-------- Dataset records --------

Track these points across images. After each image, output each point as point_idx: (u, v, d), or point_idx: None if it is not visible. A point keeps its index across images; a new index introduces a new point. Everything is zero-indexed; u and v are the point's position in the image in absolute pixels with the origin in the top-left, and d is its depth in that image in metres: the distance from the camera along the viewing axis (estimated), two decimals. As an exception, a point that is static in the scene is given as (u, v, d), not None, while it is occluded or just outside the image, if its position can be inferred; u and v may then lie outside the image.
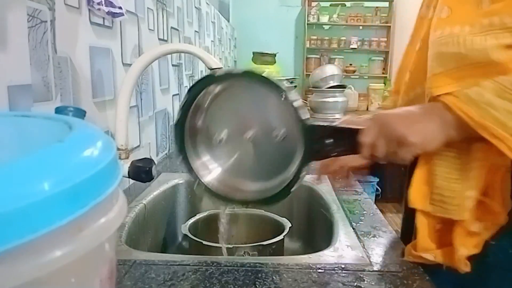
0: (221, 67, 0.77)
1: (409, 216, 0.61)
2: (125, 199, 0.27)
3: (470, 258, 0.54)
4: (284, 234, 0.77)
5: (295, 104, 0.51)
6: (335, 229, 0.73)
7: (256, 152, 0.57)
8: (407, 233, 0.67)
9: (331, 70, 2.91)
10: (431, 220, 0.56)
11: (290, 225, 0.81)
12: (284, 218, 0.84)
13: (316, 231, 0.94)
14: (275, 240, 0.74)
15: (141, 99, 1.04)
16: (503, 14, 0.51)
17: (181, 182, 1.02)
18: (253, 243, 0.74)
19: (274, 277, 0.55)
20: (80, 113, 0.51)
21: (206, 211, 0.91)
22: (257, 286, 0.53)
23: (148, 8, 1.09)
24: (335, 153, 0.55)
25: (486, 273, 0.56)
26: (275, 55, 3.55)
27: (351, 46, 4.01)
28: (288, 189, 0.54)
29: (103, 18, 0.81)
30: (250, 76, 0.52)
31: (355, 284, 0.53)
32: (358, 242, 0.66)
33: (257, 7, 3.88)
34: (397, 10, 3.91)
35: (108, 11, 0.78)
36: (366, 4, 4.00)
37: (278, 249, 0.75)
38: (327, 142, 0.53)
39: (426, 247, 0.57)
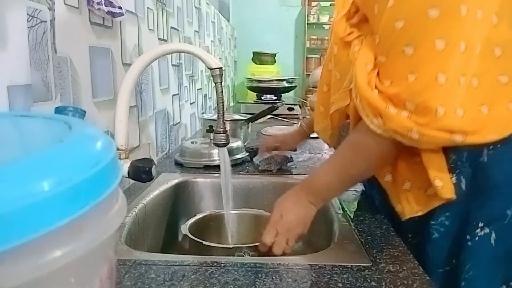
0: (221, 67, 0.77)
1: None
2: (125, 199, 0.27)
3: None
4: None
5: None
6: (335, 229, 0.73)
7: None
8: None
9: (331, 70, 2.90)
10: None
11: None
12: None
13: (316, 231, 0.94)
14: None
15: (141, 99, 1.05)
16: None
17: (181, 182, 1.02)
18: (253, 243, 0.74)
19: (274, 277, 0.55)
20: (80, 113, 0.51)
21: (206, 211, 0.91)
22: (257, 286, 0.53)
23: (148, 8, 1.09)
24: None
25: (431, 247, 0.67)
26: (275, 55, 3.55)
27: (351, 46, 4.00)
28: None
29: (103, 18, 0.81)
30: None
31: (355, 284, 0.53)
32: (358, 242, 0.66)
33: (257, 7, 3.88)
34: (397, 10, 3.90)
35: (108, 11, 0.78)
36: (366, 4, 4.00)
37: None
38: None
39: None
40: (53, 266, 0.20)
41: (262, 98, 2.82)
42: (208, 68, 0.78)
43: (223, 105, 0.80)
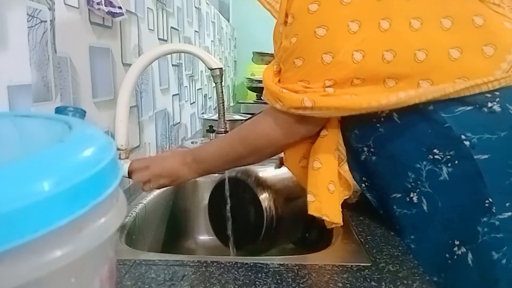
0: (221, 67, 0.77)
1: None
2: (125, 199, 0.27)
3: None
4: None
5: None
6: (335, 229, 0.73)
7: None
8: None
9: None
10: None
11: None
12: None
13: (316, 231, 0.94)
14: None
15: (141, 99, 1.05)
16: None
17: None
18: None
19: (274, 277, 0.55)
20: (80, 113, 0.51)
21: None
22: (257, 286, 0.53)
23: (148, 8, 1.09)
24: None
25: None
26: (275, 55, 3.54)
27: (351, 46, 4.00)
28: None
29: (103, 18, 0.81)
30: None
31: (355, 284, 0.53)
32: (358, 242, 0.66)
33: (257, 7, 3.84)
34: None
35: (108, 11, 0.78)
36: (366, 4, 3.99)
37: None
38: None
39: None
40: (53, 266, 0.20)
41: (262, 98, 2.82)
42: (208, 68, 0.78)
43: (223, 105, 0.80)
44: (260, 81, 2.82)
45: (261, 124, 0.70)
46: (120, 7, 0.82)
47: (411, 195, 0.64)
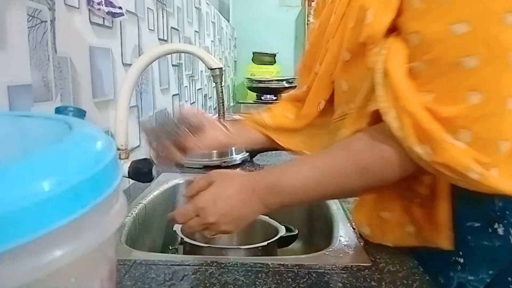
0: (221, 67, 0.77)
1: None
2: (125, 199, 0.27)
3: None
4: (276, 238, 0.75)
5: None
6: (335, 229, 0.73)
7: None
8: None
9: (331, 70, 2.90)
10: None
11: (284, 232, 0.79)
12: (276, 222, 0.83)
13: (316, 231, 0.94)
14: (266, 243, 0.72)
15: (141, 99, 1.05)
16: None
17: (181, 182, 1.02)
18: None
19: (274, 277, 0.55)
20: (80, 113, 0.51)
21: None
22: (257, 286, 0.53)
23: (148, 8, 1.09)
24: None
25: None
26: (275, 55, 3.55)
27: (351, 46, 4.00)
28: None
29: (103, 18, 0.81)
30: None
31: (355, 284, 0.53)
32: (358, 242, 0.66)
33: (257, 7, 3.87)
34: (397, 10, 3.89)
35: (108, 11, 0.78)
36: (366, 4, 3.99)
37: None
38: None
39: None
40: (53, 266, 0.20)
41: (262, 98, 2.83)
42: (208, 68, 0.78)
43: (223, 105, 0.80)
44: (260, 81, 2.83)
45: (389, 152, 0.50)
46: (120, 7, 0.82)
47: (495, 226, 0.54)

--------

## Required action
So that the copy stays exact, reproduce each record word for word and leave its images out.

## Output
Track these points across images. After each image, output each point as point_idx: (u, v, d), or point_idx: None if it is not visible. A point keeps its index across images; a new index introduces a new point. Everything is zero-indexed; u and v are the point's position in the image in absolute pixels with the origin in the top-left, and d is its depth in that image in metres: the distance from the camera along the viewing axis (estimated), two decimals. As an exception, a point that is static in the scene is given as (u, v, d), not None, while it is occluded or just outside the image, if its position can be inferred; u and v may then lie outside the image.
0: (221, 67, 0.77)
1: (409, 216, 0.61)
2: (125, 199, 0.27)
3: (470, 258, 0.54)
4: (284, 234, 0.77)
5: (295, 104, 0.51)
6: (335, 229, 0.73)
7: (256, 152, 0.57)
8: (407, 233, 0.67)
9: (331, 70, 2.91)
10: (431, 220, 0.56)
11: (290, 225, 0.81)
12: (284, 218, 0.84)
13: (316, 231, 0.94)
14: (275, 240, 0.74)
15: (141, 99, 1.04)
16: (503, 14, 0.51)
17: (181, 182, 1.02)
18: (253, 243, 0.74)
19: (274, 277, 0.55)
20: (80, 113, 0.51)
21: (206, 211, 0.91)
22: (257, 286, 0.53)
23: (148, 8, 1.09)
24: (335, 153, 0.55)
25: (486, 273, 0.56)
26: (275, 55, 3.55)
27: (351, 46, 4.01)
28: (288, 189, 0.54)
29: (103, 18, 0.81)
30: (250, 76, 0.52)
31: (355, 284, 0.53)
32: (358, 242, 0.66)
33: (257, 7, 3.88)
34: (397, 10, 3.91)
35: (108, 11, 0.78)
36: (366, 4, 4.00)
37: (278, 249, 0.75)
38: (327, 142, 0.53)
39: (426, 247, 0.57)
0: (221, 67, 0.77)
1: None
2: (125, 199, 0.27)
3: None
4: None
5: None
6: (335, 229, 0.73)
7: None
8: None
9: (331, 70, 2.90)
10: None
11: None
12: None
13: (316, 231, 0.94)
14: None
15: (141, 99, 1.05)
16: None
17: (181, 182, 1.02)
18: (253, 243, 0.74)
19: (274, 277, 0.55)
20: (80, 113, 0.51)
21: (206, 211, 0.91)
22: (257, 286, 0.53)
23: (148, 8, 1.09)
24: None
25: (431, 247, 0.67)
26: (275, 55, 3.55)
27: (351, 46, 4.00)
28: None
29: (103, 18, 0.81)
30: None
31: (355, 284, 0.53)
32: (358, 242, 0.66)
33: (257, 7, 3.88)
34: (397, 10, 3.90)
35: (108, 11, 0.78)
36: (366, 4, 4.00)
37: None
38: None
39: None
40: (53, 266, 0.20)
41: (262, 98, 2.82)
42: (208, 68, 0.78)
43: (223, 105, 0.80)
0: (221, 67, 0.77)
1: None
2: (125, 199, 0.27)
3: None
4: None
5: None
6: (335, 229, 0.73)
7: None
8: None
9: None
10: None
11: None
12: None
13: (316, 231, 0.94)
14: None
15: (141, 99, 1.05)
16: None
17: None
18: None
19: (274, 277, 0.55)
20: (80, 113, 0.51)
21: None
22: (257, 286, 0.53)
23: (148, 8, 1.09)
24: None
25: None
26: (275, 55, 3.54)
27: (351, 46, 4.00)
28: None
29: (103, 18, 0.81)
30: None
31: (355, 284, 0.53)
32: (358, 242, 0.66)
33: (257, 7, 3.84)
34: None
35: (108, 11, 0.78)
36: (366, 4, 3.99)
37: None
38: None
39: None
40: (53, 266, 0.20)
41: (262, 98, 2.82)
42: (208, 68, 0.78)
43: (223, 105, 0.80)
44: (260, 81, 2.82)
45: (261, 124, 0.70)
46: (120, 7, 0.82)
47: (411, 195, 0.64)
0: (221, 67, 0.77)
1: None
2: (125, 199, 0.27)
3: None
4: (276, 238, 0.75)
5: None
6: (335, 229, 0.73)
7: None
8: None
9: (331, 70, 2.90)
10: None
11: (284, 232, 0.79)
12: (276, 222, 0.83)
13: (316, 231, 0.94)
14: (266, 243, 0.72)
15: (141, 99, 1.05)
16: None
17: (181, 182, 1.02)
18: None
19: (274, 277, 0.55)
20: (80, 113, 0.51)
21: None
22: (257, 286, 0.53)
23: (148, 8, 1.09)
24: None
25: None
26: (275, 55, 3.55)
27: (351, 46, 4.00)
28: None
29: (103, 18, 0.81)
30: None
31: (355, 284, 0.53)
32: (358, 242, 0.66)
33: (257, 7, 3.87)
34: (397, 10, 3.89)
35: (108, 11, 0.78)
36: (366, 4, 3.99)
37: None
38: None
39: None
40: (53, 266, 0.20)
41: (262, 98, 2.83)
42: (208, 68, 0.78)
43: (223, 105, 0.80)
44: (260, 81, 2.83)
45: (389, 152, 0.50)
46: (120, 7, 0.82)
47: (495, 226, 0.54)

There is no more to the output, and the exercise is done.